- _What you are asked to do_
Among the lines below, output only those between the line holding "Sermon 15<sup>th</sup> March" and the line holding "Readings: Exodus 17:1-7 John 4:5-42", inclusive, exactly as written and with no pictures.

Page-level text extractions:
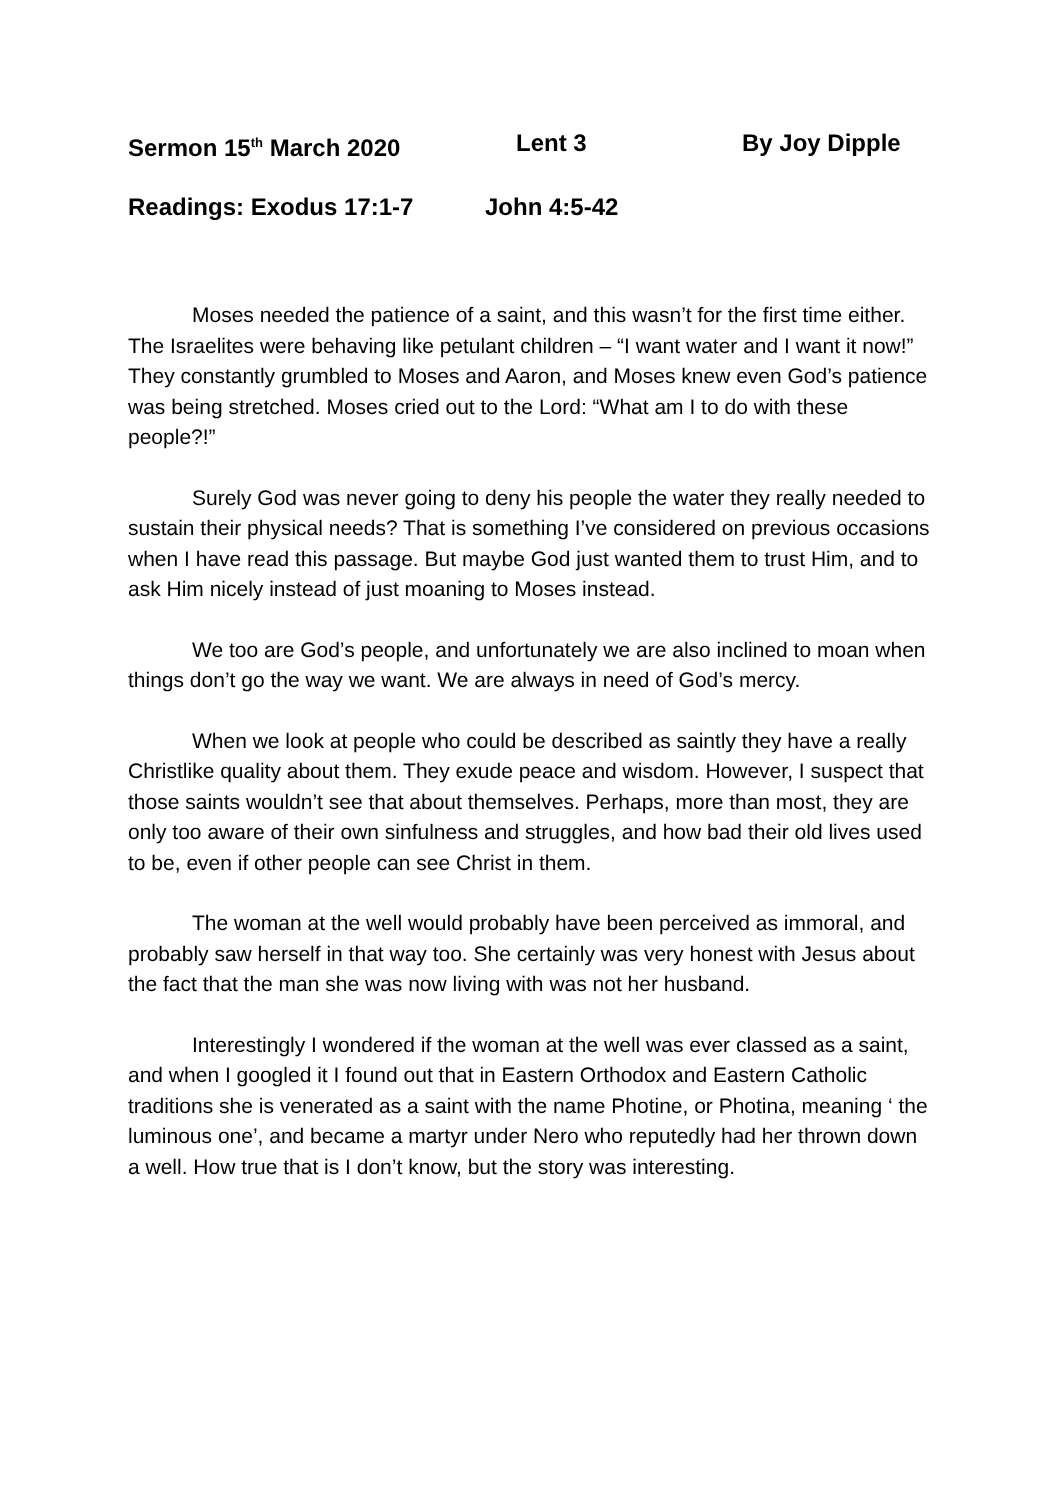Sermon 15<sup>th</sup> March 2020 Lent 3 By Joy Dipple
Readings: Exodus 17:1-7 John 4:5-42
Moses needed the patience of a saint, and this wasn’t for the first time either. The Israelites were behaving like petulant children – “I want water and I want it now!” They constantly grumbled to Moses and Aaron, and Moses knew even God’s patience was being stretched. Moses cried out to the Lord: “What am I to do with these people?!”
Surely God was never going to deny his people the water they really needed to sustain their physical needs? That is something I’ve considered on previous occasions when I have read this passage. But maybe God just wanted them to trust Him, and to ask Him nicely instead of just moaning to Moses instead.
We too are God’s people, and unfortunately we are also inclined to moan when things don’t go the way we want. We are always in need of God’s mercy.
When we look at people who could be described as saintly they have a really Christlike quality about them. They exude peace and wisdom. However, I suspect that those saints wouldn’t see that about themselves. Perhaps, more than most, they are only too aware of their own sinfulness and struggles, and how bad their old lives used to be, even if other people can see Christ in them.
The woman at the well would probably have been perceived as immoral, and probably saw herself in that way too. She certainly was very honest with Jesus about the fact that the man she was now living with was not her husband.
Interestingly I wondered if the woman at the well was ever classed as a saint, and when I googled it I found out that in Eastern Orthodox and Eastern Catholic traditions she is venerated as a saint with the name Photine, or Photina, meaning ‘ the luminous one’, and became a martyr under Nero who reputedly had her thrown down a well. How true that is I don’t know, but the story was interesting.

--

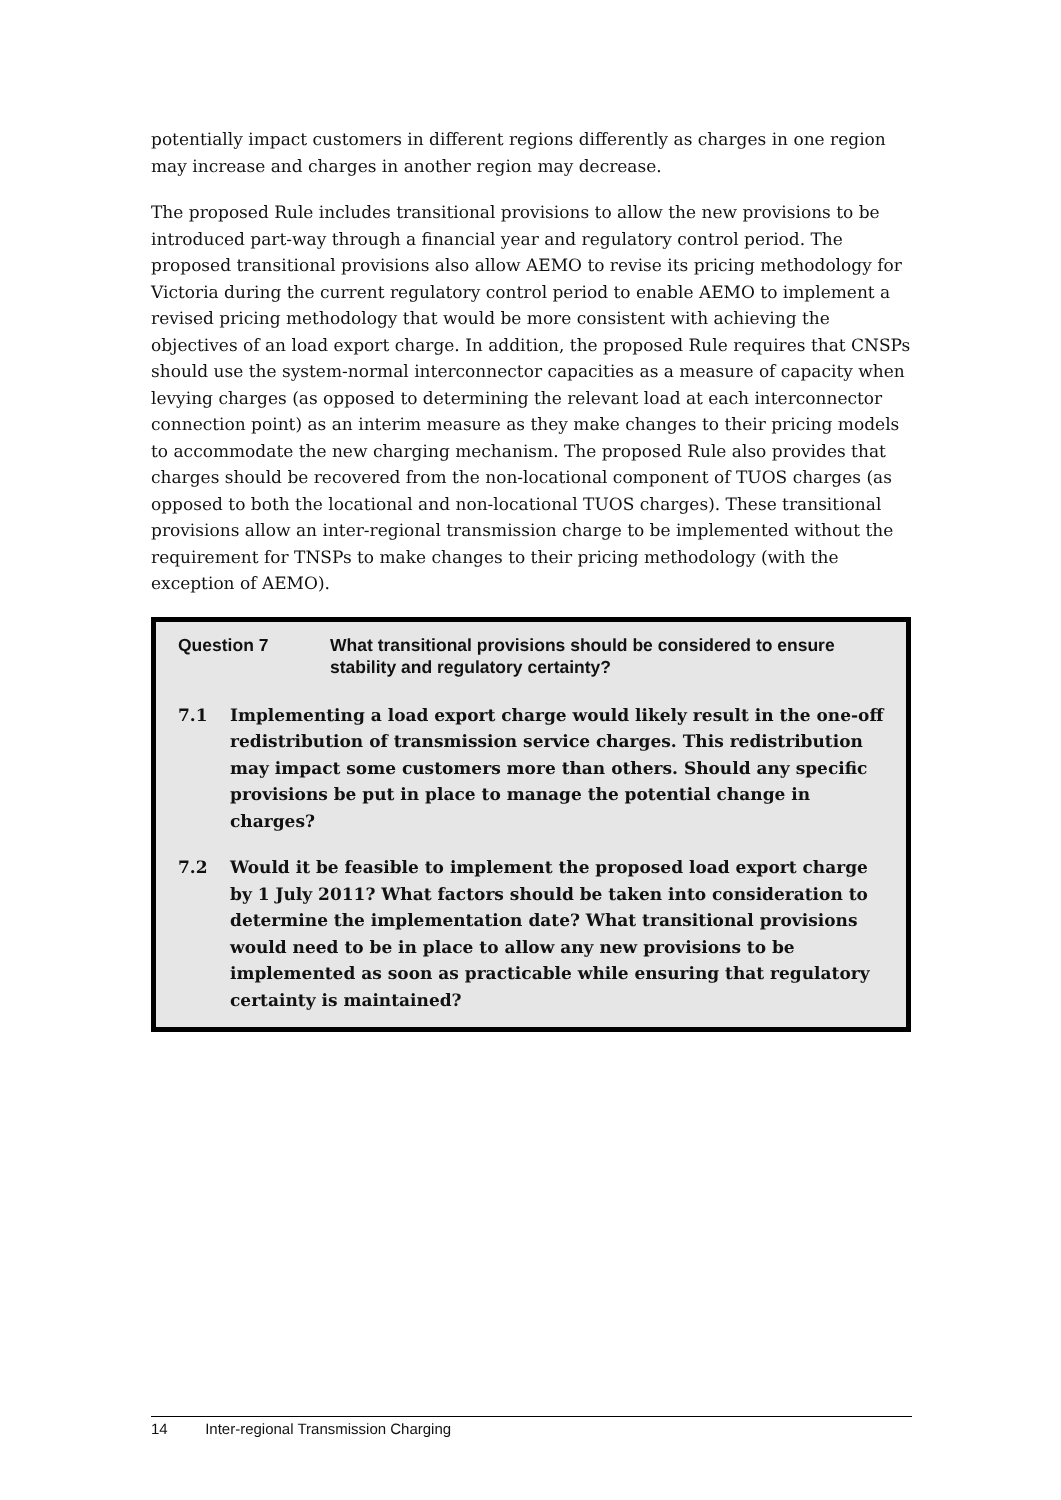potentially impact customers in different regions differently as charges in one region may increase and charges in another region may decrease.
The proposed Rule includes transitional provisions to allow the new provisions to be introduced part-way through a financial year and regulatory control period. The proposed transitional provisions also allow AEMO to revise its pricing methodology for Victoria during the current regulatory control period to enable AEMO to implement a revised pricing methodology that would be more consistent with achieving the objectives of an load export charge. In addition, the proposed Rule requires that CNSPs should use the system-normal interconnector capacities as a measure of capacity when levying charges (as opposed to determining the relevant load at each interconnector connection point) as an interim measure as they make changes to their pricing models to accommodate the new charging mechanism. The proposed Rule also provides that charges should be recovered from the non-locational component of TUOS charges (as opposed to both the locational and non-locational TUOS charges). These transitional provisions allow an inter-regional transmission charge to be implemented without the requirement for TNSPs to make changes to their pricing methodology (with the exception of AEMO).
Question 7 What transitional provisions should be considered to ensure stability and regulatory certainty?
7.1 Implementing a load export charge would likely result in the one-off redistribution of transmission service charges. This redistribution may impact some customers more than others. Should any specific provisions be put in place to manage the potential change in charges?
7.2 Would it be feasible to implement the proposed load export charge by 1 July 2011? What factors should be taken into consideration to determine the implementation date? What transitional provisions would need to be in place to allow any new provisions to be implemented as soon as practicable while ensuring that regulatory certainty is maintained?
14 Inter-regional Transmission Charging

- _Response for this exercise_
Sermon 15<sup>th</sup> March 2020 Lent 3 By Joy Dipple
Readings: Exodus 17:1-7 John 4:5-42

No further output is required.